With such manifestations of savagery and backwardness, Chingiz Aitmatov fought in his work as a great writer of his time. These problems revealed deeply and comprehensively in all his works.
Pearls for swines and treasures of Superposition
Although in our reality people aren’t listening at the top and so many good intentions, excellent suggestions, ideas wasted for nothing, happily, the world of Superposition has operated quite differently – the sincere whispering there able to make a wonderful and great reactions and challenges. Up there reigned a law of love, wisdom and of tenderness. We know it for the eternal fruits, treasures and jerms which have found way to the future going successfully through all tests of times, space and up and down of harsh realities.
Let us turn, for example, to the novel "Gulsarat’.
The new chairman of the kolkhoz appointed by the high authorities, entering into the management of the economy, first of all, not only brazenly takes away from Tanabai, the kolkhoz’s shepherd, his remarkable horse for ride on him as bashkarma of collective farm but orders to castrated this poor animal for makes its behavior more complacently - for not harm a big boss or even run away from him. In fact we are talking about the priceless horse, for whom in other times some rulers would be glad to give up half of the kingdom.
Against such manifestations of rudeness, Ch. Aitmatov fought not only in his novels and stories, but also in journalism, as well as in everyday reality. He knew well what disasters this could turn out to be in our life.
Here is how he expressed this idea in a conversation with the literary critic L. Levchenko: In the most ordinary life there are thousands of manifestations of cruelty. And you need courage, and ability to see these manifestations.
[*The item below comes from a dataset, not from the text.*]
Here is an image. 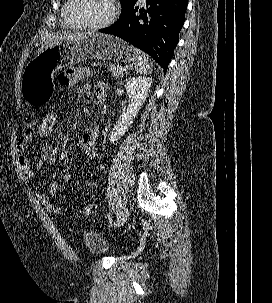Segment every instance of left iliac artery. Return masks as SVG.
<instances>
[{"label": "left iliac artery", "mask_w": 272, "mask_h": 303, "mask_svg": "<svg viewBox=\"0 0 272 303\" xmlns=\"http://www.w3.org/2000/svg\"><path fill=\"white\" fill-rule=\"evenodd\" d=\"M118 221H119V212L114 213V220L111 221V224L115 225L116 222H118Z\"/></svg>", "instance_id": "44dca946"}]
</instances>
For example, a person may be completely normal, but at the core of his heart, there is cruelty. How will he behave in a crisis? What will win in it - good or evil beginning? What kind of person we may call as evil or good? If he is good then how long it might be lasts and what kind of place and environment suited for that? And what is the price to be a coy?
After that, the writer conducts a conversation about public callousness and heartlessness in everyday routine life. For me, such hidden potential cruelty is more interesting than fights and murders. Although, I repeat, I am not investigating it. I am trying to show in man the reserves of those human forces that are struggling with evil.
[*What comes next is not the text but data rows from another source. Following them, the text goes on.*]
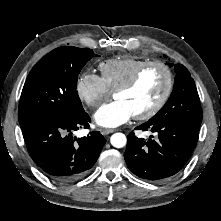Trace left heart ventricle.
Returning <instances> with one entry per match:
<instances>
[{
	"mask_svg": "<svg viewBox=\"0 0 221 221\" xmlns=\"http://www.w3.org/2000/svg\"><path fill=\"white\" fill-rule=\"evenodd\" d=\"M166 84V77L159 67L146 70L137 84L127 91L117 93L116 99L123 100L131 108L133 114L150 109L161 96Z\"/></svg>",
	"mask_w": 221,
	"mask_h": 221,
	"instance_id": "b2bd125f",
	"label": "left heart ventricle"
}]
</instances>
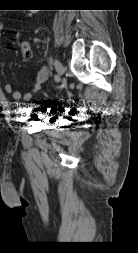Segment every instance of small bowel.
<instances>
[{
	"label": "small bowel",
	"mask_w": 138,
	"mask_h": 253,
	"mask_svg": "<svg viewBox=\"0 0 138 253\" xmlns=\"http://www.w3.org/2000/svg\"><path fill=\"white\" fill-rule=\"evenodd\" d=\"M22 57L28 59L31 57V50L27 43H24L21 47ZM1 64V59H0ZM49 71L46 67H41L32 82L31 89L26 93H22L14 89L11 82H7L4 85V90L6 93L10 94L15 101H29L32 97L41 89L42 84L48 79Z\"/></svg>",
	"instance_id": "obj_1"
}]
</instances>
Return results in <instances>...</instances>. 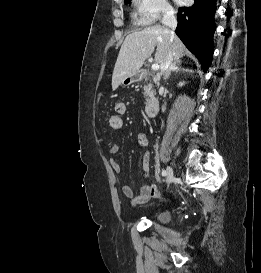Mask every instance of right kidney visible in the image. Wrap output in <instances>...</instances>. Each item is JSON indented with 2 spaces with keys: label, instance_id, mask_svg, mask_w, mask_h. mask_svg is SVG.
<instances>
[{
  "label": "right kidney",
  "instance_id": "obj_1",
  "mask_svg": "<svg viewBox=\"0 0 261 273\" xmlns=\"http://www.w3.org/2000/svg\"><path fill=\"white\" fill-rule=\"evenodd\" d=\"M183 85H184V82H180V83H179V86H183Z\"/></svg>",
  "mask_w": 261,
  "mask_h": 273
}]
</instances>
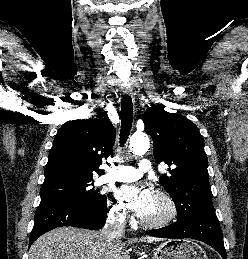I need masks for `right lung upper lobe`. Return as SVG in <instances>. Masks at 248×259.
Returning <instances> with one entry per match:
<instances>
[{
  "mask_svg": "<svg viewBox=\"0 0 248 259\" xmlns=\"http://www.w3.org/2000/svg\"><path fill=\"white\" fill-rule=\"evenodd\" d=\"M95 118L65 123L50 149L43 184L66 180H93L102 159L112 153L116 132L107 112Z\"/></svg>",
  "mask_w": 248,
  "mask_h": 259,
  "instance_id": "cb5924a9",
  "label": "right lung upper lobe"
}]
</instances>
All these shows how deeply and widely the writer was interested in the problem, being aware of importance of such an internal struggle for society and life.
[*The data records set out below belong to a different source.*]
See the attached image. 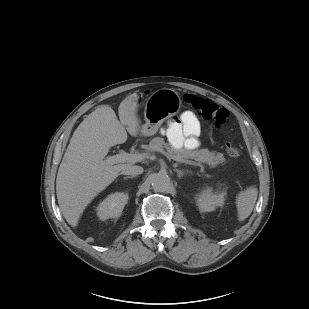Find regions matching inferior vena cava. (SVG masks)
Segmentation results:
<instances>
[{
    "label": "inferior vena cava",
    "instance_id": "602c4592",
    "mask_svg": "<svg viewBox=\"0 0 309 309\" xmlns=\"http://www.w3.org/2000/svg\"><path fill=\"white\" fill-rule=\"evenodd\" d=\"M141 173H143V168L141 166H137V165L126 166L121 171V174H123V175H132V176H137Z\"/></svg>",
    "mask_w": 309,
    "mask_h": 309
}]
</instances>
Here is how the writer speaks about the problem, answering to the question posed by Levchenko: Why do you again and again turn to the theme of the Great Patriotic War, despite the fact that it’s been 30 years since it ended?
Since mankind has not yet come to planetary thinking, because everyone does not yet think of the other as about himself, not wanting to reckon with the fact that he also fears death, suffers, accumulates own experiences and loves life as much as you do, because the contradictions and opposing forces in the development of the world society still exists, threatening to resolve in military clashes - this theme remains as one of the most attractive for me - for its terrible experience, which have had our generation, as some kind of, I would say,
preventive topics, as the mean to show and depict the worst things, which might happen with us (if the work, of course, written from the point of humanist stylistic positions).
Along with other aesthetic values, one of the most gifted modern writer paid special attention to the theme of tenderness in his works, developing and supplementing this central motif from book to book.